Annapolis, Maryland and the Wednesday Night Races
By Bob Tagert
Annapolis, Maryland and the Wednesday Night Races
I have sailed into Annapolis Harbor for many years, mostly on my sailboat but also on others including the 125 foot Schooner Alexandria. The sight of the U.S. Naval Academy has never failed to impress me as well as the sheer number of sailboats on the water. This is why Annapolis is known as the Sailing Capital of the United States. On this particular trip however, we would not be sailing, but were guests of Carl and Tulinda Larsen, longtime friends, aboard their 50 foot trawler, Skylark. Our destination was to anchor one end of the starting line for Wednesday Night Races and also serve as the committee boat. And more importantly , it was also a birthday get together for Tulinda and Lani.
The Wednesday Night Races have been a time honored tradition in Annapolis for nearly 60 years and the Annapolis Yacht Club has been the host for every race. “What better way to break up the week than a relaxing evening out on the water?” said John Sherwood, a legendary Chesapeake Bay sailor and longtime Annapolis Yacht Club member, “I can’t imagine doing anything else on Wednesday night. It’s part of the weekly schedule.” Annapolis sailors do not take their sport lightly!
In addition to the 130 or so sailboats that participated in the race, there were also dozens of spectator boats that lined the course to watch the competition as the boats hoist their colorful spinnakers and asymmetrical sails. The finish of the race can also be observed in Spa Creek from the comfort of restaurants like the Chart House and Carol Creek if the wind cooperates. But we were here to observe the race from the committee boat and learn a little bit about what goes into a race like this.
Actually, this is not one race, but can be up to 10 separate races, all featuring different classes of boats. Each class has its own starting time and the faster boats start first so the classes stay separated as they sail out into the Chesapeake Bay. On Skylark there were at least 8 volunteers working the start of each race and being observant of any boats crossing the starting line before the horn sounds for the start. In addition, there are another 22 volunteers that help monitor the races from the start, duration on the course, around the marks and the finish boat.
Each class has its own signal flag that is flown on the Signal Boat (Skylark) so that each captain can see where the race stands even though there is radio contact from the Signal Boat as to starting times. The timing and organization of this spectacle is incredible and very smooth.

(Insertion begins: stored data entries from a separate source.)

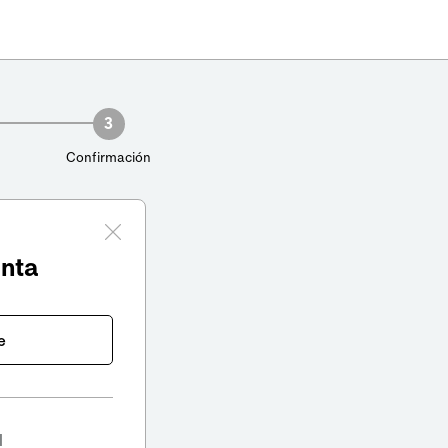
3
Confirmación
enta
e
l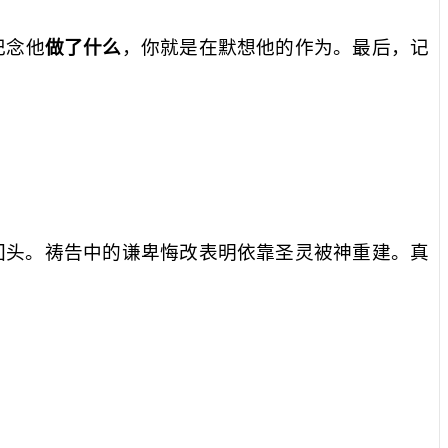
记念他
做了什么
，你就是在默想他的作为。最后，记
回头。祷告中的谦卑悔改表明依靠圣灵被神重建。真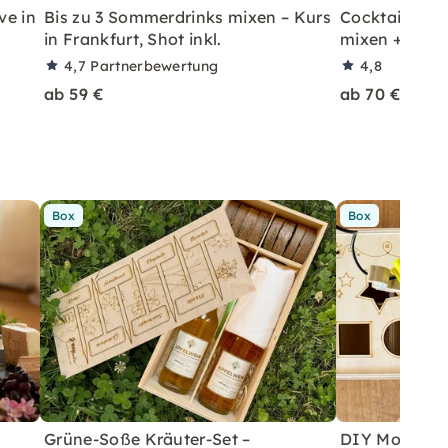
ve in
Bis zu 3 Sommerdrinks mixen – Kurs
Cocktailkurs: 
in Frankfurt, Shot inkl.
mixen + Shot 
4,7
Partnerbewertung
4,8
ab 59 €
ab 70 €
Box
Box
Grüne-Soße Kräuter-Set –
DIY Motorikb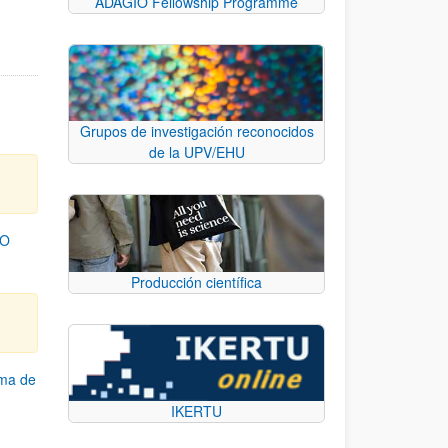
ADAGIO Fellowship Programme
Grupos de investigación reconocidos
de la UPV/EHU
TO
Producción científica
ama de
IKERTU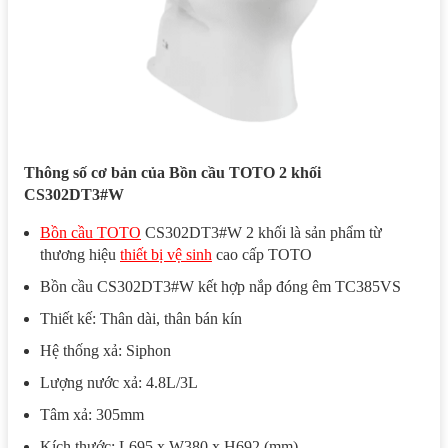
Thông số cơ bản của Bồn cầu TOTO 2 khối
CS302DT3#W
Bồn cầu TOTO
CS302DT3#W 2 khối là sản phẩm từ
thương hiệu
thiết bị vệ sinh
cao cấp TOTO
Bồn cầu CS302DT3#W kết hợp nắp đóng êm TC385VS
Thiết kế: Thân dài, thân bán kín
Hệ thống xả: Siphon
Lượng nước xả: 4.8L/3L
Tâm xả: 305mm
Kích thước: L695 x W380 x H692 (mm)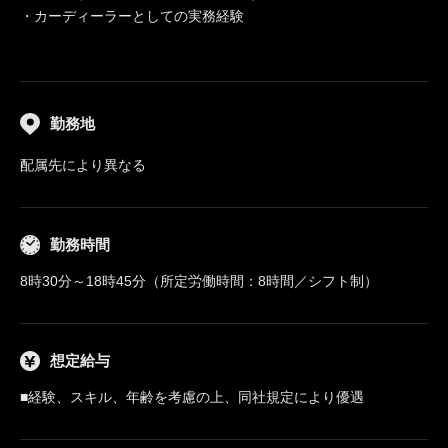
・カーディーラーとしての実務経験
勤務地
配属先により異なる
勤務時間
8時30分～18時45分（所定労働時間：8時間／シフト制）
想定給与
■経験、スキル、年齢を考慮の上、同社規定により優遇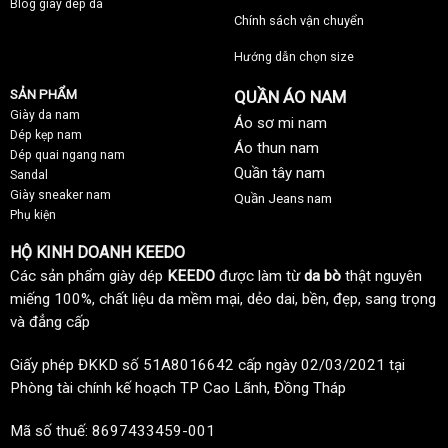
Blog giày dép da
Chính sách vận chuyển
Hướng dẫn chọn size
SẢN PHẨM
QUẦN ÁO NAM
Giày da nam
Áo sơ mi nam
Dép kẹp nam
Áo thun nam
Dép quai ngang nam
Quần tây nam
Sandal
Giày sneaker nam
Quần Jeans nam
Phụ kiện
HỘ KINH DOANH KEEDO
Các sản phẩm giày dép
KEEDO
được làm từ
da bò
thật nguyên
miếng 100%, chất liệu da mềm mại, dẻo dai, bền, đẹp, sang trọng
và đẳng cấp
Giấy phép ĐKKD số 51A8016642 cấp ngày 02/03/2021 tại
Phòng tài chính kế hoạch TP Cao Lãnh, Đồng Tháp
Mã số thuế: 8697433459-001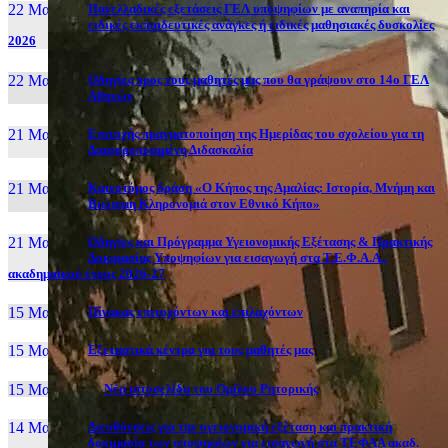
22 Μαι, 26
Πανελλαδικές εξετάσεις ΓΕΛ υποψηφίων με αναπηρία και
ειδικές εκπαιδευτικές ανάγκες ή ειδικές μαθησιακές δυσκολίες
2026
22 Μαι, 26
Οδηγίες προς τους μαθητές μας που θα γράψουν στο 14ο ΓΕΛ
Αθηνών
21 Μαι, 26
Επιτυχής πραγματοποίηση της Ημερίδας του σχολείου για τη
Διαφοροποιημένη Διδασκαλία
21 Μαι, 26
Καινοτόμος δράση «Ο Κήπος της Αμαλίας: Ιστορία, Μνήμη και
Βιώσιμη Κληρονομιά στον Εθνικό Κήπο»
21 Μαι, 26
Οδηγίες και Πρόγραμμα Υγειονομικής Εξέτασης & Πρακτικής
Δοκιμασίας Υποψηφίων για εισαγωγή στα Τ.Ε.Φ.Α.Α.,
ακαδημαϊκού έτους 2026-27
15 Μαι, 26
Πίνακας επιτυχόντων και επιλαχόντων
15 Μαι, 26
Εξεταστικά κέντρα για τους μαθητές μας
15 Μαι, 2026
Νέα ιστοσελίδα του Ομίλου Ρητορικής
14 Μαι, 26
Διευθύνσεις για την υγειονομική εξέταση και πρακτική
δοκιμασία των υποψηφίων για εισαγωγή στα ΤΕΦΑΑ ακαδ.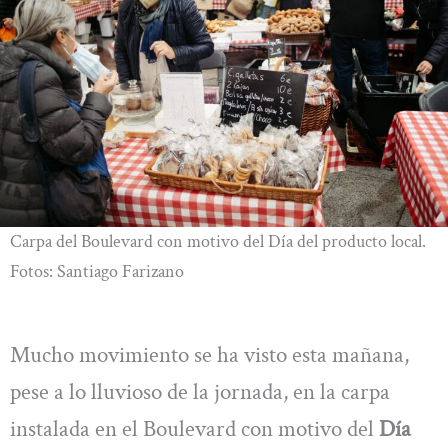
Carpa del Boulevard con motivo del Día del producto local.
Fotos: Santiago Farizano
Mucho movimiento se ha visto esta mañana,
pese a lo lluvioso de la jornada, en la carpa
instalada en el Boulevard con motivo del
Día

After the boats return to their slips the crew members make their way to the Annapolis Yacht Club where there is a party including drinks and food and also a video recording of the race for the crews to enjoy. During the entire race there is a crew out filming every start in order to replay all of the action. The best we can do is show the photographs from our afternoon on the Signal Boat.
The second part of this road trip is the town of Annapolis itself. Like Old Town Alexandria, Annapolis is an old seafaring town along the banks of the Severn River and the Chesapeake Bay. It is also the State Capital of Maryland and home to the United States Naval Academy. The Main Street of Annapolis runs from the City Dock along Ego Alley up through town to Church Circle. Like Old Town, former warehouses have been converted into fine shops and great dining establishments. Some of these establishments have come about in the past ten or fifteen years, but some have been there since I started going to Annapolis 45 years ago.

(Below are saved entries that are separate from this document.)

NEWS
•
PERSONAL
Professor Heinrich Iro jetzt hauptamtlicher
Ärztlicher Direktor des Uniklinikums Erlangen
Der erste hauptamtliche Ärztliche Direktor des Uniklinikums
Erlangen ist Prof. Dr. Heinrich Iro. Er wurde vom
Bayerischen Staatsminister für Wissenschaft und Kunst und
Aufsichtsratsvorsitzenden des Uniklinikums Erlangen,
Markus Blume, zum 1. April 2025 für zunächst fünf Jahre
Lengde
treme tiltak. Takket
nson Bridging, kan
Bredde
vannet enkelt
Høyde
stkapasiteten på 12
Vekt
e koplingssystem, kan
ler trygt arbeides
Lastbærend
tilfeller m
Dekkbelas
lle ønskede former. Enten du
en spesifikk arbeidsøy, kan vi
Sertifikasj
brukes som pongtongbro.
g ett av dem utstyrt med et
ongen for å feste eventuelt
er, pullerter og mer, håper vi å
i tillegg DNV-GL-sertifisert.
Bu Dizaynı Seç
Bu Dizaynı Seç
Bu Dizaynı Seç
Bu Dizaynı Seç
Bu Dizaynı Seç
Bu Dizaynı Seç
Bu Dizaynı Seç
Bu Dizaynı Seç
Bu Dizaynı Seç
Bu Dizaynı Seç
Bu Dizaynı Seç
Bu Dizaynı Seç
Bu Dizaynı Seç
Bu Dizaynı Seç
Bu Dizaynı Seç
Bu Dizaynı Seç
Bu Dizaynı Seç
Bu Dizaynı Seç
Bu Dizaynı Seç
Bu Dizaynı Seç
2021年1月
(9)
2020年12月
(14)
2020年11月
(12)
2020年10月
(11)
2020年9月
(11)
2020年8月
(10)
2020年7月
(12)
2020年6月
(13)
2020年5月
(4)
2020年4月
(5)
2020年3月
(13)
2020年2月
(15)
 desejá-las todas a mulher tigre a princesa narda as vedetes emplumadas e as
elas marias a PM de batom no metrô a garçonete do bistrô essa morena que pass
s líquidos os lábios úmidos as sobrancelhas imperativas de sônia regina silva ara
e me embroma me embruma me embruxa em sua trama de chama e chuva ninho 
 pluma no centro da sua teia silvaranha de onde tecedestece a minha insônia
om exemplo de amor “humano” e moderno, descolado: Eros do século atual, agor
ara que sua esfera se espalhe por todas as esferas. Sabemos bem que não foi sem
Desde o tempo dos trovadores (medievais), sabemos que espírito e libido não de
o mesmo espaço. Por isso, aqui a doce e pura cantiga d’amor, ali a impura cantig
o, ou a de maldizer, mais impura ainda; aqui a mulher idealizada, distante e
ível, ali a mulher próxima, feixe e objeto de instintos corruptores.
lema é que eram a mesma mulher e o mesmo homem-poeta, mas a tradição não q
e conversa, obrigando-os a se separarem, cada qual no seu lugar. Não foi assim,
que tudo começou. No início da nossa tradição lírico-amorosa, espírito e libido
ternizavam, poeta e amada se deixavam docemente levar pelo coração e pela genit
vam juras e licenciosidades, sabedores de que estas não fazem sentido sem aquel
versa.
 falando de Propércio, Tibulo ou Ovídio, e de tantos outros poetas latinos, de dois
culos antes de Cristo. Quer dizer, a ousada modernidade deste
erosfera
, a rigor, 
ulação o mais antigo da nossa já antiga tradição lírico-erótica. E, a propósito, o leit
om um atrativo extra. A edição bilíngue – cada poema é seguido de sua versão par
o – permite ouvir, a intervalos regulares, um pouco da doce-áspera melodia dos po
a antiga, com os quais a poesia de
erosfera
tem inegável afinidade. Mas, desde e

Down by the water front on Dock Street you can find McGarvey’s Saloon & Oyster Bar as well as Middleton Tavern. Both of these classic taverns have anchored the waterfront for decades. The Annapolis Market House is also located in this end of town. Located in the next block on Main Street is O’Brien’s Oyster Bar & Seafood Tavern. This place has been a favorite of ours for a long time. In the next block is the famous Chick & Ruth’s Deli. This is a favorite breakfast and lunch stop for locals and visitors alike. In the next block is Castlebay Irish Pub. This is a very popular pub and if you are lucky, our friends, The Eastport Oyster Boys might be in the house playing their “songs of the Chesapeake”.

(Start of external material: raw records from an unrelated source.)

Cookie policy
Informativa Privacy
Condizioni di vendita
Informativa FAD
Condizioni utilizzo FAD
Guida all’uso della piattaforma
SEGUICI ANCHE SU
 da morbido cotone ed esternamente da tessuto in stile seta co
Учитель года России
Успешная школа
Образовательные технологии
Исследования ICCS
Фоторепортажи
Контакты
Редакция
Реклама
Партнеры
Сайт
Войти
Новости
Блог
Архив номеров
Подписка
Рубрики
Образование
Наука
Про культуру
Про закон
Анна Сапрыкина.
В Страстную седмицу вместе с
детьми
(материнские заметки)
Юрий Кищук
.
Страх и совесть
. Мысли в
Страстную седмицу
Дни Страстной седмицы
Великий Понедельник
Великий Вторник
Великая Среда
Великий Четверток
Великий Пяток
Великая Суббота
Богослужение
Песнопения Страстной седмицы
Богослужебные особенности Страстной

These are just a few of our favorite spots in Annapolis. It is indeed a beautiful town with a lot of history and charm. You can get there by land or by sea and you won’t be disappointed. However, one disappointing note here is that after we got all of this done, I learned that the Wednesday Night Races ended on August 28th. On the upside, however, the Frostbite Sunday Races will commence in November and you can watch the end of those races from one of the restaurants that border Spa Creek. Regardless, there will be a lot of sailing in September and it is a beautiful time of the year to visit Annapolis. I hope that you enjoy the photos.